■ **Exercise brief**: Having read the records, set them all down exactly as they appear.

[Available data Boundary: Start]

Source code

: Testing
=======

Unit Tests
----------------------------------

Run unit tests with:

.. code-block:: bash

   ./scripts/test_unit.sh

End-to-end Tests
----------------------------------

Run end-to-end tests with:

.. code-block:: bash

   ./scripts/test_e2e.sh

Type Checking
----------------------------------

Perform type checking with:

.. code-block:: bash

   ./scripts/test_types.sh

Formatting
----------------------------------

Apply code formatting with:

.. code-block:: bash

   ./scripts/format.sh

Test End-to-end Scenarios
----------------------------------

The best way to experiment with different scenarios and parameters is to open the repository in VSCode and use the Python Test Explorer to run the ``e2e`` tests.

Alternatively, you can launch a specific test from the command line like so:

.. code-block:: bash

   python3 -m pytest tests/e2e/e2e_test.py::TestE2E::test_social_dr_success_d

[Available data Boundary: End]

■ **Your solution**:
Source code

: Testing
=======

Unit Tests
----------------------------------

Run unit tests with:

.. code-block:: bash

   ./scripts/test_unit.sh

End-to-end Tests
----------------------------------

Run end-to-end tests with:

.. code-block:: bash

   ./scripts/test_e2e.sh

Type Checking
----------------------------------

Perform type checking with:

.. code-block:: bash

   ./scripts/test_types.sh

Formatting
----------------------------------

Apply code formatting with:

.. code-block:: bash

   ./scripts/format.sh

Test End-to-end Scenarios
----------------------------------

The best way to experiment with different scenarios and parameters is to open the repository in VSCode and use the Python Test Explorer to run the ``e2e`` tests.

Alternatively, you can launch a specific test from the command line like so:

.. code-block:: bash

   python3 -m pytest tests/e2e/e2e_test.py::TestE2E::test_social_dr_success_d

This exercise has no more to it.